• [TASKS TO COMPLETE]:
[a] Answer these questions from the text on chaperones, one line each, marked the same way.
(i) What other names are chaperones often given?
(ii) By what three things are chaperones classified?
(iii) Which diseases does the text name?
[b] For each statement, say whether it agrees with the text on chaperones. Answer yes or no and quote the words from the text that decide it.
(i) Chaperones can overlook minor mutations in polypeptide chains before those chains are folded into higher level structures.
(ii) Chaperones are flat structures made of a single protein.
(iii) The project described is a laboratory experiment.

• [SELECTED TEXT]:
Chaperoning Disease Treatment into the 21st Century

Chaperoning Disease Treatment into the 21st Century

Alvin Sherman Library 4009

Chaperones function as the cell’s quality control system in a number of different ways. Simply put they are protein complexes that help fold new proteins into their working form, refold proteins that have been damaged, protect against protein aggregation, and tag severely damaged proteins for degradation. Because they most notably respond to damaged proteins caused by cellular environmental stresses such as proteotoxic heat shock, they are often called heat-shock or stress proteins and are classified by their molecular size, cellular compartment and function (e.g. Hsp 90). The chaperones are ligand specific, cylindrical protein complexes that make life and death decisions about the ultimate fate of proteins. Through recognition of motifs, exposed hydrophobic regions, or ubiquitin tagged sequences, proteins leave the chaperone being properly folded, are sequestered by the cell, or they are disassembled by proteolytic active sites Interestingly, chaperones have the ability to overlook minor mutations in polypeptide chains before they are folded into higher level structures, which allows the protein to be able to function normally. The purpose of this literature research project is to investigate a novel approach to disease treatment, the targeting of chaperones. This paper will summarize what happens to the cell when the chaperone is overloaded with mutated proteins, oncogenic proteins are favored over normal ones, or the chaperone becomes too picky with regard to understanding origins and treating diseases as diverse as Alzheimer’s disease, cancer, and cystic fibrosis.

• [SUPPLIED MATERIAL]:
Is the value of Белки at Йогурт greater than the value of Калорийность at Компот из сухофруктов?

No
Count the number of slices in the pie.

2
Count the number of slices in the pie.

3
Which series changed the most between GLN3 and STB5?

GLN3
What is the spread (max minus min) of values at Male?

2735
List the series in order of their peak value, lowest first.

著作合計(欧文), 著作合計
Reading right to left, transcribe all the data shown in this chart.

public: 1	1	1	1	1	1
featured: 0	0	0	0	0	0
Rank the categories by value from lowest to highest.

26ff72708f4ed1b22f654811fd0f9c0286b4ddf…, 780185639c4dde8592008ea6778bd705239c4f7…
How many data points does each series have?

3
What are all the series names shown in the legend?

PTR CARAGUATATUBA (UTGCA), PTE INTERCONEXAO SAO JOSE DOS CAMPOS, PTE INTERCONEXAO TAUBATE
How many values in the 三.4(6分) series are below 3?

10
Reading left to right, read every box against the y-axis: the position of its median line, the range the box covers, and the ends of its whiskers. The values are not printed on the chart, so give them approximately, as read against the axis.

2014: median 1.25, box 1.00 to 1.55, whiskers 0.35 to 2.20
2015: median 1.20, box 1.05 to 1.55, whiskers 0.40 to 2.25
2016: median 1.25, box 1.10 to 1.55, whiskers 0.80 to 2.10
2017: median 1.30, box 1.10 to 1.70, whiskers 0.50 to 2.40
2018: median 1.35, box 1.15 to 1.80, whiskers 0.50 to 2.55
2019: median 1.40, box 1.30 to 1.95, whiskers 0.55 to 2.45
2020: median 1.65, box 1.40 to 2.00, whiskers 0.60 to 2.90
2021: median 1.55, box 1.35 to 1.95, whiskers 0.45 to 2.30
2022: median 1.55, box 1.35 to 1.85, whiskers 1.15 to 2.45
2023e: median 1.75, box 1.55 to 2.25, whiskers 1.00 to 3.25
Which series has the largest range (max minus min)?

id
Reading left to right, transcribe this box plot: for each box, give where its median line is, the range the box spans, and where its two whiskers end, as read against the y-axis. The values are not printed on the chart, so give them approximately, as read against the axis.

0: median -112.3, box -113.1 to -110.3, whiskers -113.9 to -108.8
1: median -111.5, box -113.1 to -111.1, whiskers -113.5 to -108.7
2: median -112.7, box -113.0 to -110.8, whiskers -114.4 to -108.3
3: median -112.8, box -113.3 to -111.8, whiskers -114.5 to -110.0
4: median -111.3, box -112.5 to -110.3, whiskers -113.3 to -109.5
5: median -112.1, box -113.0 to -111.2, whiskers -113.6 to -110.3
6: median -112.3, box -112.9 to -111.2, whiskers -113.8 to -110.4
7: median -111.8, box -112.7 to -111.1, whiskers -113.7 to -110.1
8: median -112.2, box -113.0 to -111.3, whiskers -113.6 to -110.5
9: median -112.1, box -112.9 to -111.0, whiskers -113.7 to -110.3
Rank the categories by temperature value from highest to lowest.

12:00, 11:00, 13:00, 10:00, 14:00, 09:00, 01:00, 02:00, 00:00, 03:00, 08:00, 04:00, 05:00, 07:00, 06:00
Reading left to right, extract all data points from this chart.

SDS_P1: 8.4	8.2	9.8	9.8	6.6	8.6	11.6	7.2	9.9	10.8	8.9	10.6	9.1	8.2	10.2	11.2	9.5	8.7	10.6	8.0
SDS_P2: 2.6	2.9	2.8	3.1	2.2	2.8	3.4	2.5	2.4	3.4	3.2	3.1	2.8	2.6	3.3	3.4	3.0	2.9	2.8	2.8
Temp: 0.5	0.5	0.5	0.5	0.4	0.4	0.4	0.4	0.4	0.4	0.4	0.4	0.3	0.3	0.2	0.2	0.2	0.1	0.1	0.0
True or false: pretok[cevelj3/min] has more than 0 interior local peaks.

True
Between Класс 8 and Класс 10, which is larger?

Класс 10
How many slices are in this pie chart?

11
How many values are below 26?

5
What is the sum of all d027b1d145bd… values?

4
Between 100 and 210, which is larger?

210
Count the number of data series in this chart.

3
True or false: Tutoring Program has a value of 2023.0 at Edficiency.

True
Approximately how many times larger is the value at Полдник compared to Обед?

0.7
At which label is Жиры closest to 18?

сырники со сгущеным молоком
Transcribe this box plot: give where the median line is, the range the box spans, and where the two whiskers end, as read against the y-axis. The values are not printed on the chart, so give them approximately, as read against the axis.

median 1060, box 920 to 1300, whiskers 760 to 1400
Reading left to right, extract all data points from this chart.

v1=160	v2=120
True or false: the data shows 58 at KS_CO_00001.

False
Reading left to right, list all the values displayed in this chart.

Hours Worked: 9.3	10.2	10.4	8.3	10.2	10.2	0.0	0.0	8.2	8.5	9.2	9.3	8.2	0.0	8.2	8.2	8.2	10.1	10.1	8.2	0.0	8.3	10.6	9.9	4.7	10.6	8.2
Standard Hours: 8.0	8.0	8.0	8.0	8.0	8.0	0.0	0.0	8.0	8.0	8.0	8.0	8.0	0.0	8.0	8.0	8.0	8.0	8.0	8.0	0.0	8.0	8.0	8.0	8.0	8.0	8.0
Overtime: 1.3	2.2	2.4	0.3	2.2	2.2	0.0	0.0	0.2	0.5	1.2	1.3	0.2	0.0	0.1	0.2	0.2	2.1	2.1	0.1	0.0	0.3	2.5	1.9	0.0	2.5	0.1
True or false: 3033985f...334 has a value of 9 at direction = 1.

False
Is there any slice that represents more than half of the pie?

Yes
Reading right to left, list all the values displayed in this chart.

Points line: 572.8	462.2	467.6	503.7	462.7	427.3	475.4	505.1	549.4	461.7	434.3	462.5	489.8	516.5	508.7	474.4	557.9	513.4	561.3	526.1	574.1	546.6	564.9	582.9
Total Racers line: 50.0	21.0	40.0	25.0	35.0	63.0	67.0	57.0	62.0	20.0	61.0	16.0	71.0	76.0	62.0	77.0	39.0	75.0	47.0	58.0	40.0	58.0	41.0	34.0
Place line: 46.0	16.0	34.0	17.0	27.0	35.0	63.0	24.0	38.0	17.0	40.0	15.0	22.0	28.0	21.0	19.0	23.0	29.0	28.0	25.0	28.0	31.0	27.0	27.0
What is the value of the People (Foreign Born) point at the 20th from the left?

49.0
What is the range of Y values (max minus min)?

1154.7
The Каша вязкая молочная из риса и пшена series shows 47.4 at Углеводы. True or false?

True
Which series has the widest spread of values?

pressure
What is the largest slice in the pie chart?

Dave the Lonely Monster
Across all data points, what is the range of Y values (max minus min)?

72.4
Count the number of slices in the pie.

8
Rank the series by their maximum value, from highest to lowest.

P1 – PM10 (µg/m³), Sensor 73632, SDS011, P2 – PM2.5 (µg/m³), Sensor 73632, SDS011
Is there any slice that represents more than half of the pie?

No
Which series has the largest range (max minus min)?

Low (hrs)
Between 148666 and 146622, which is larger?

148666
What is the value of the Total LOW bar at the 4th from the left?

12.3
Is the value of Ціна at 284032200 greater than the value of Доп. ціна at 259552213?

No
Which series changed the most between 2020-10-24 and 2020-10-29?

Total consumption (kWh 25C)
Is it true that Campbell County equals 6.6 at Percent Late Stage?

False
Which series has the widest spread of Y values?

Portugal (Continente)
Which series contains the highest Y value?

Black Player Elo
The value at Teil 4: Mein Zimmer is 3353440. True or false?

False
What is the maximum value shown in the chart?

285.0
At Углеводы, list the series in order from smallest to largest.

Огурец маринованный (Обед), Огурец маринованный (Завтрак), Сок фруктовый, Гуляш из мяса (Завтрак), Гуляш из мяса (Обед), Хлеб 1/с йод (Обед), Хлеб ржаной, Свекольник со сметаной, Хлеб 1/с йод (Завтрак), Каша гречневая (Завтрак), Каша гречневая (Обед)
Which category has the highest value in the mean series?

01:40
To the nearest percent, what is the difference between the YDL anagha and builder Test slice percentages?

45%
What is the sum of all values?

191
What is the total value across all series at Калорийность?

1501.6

• [SOLUTIONS TO THE TASKS]:
[a]
(i) Heat-shock proteins or stress proteins.
(ii) Their molecular size, cellular compartment and function.
(iii) Alzheimer's disease, cancer, and cystic fibrosis.

[b]
(i) Yes: "chaperones have the ability to overlook minor mutations in polypeptide chains before they are folded into higher level structures"
(ii) No: "The chaperones are ligand specific, cylindrical protein complexes"
(iii) No: "The purpose of this literature research project is to investigate a novel approach to disease treatment"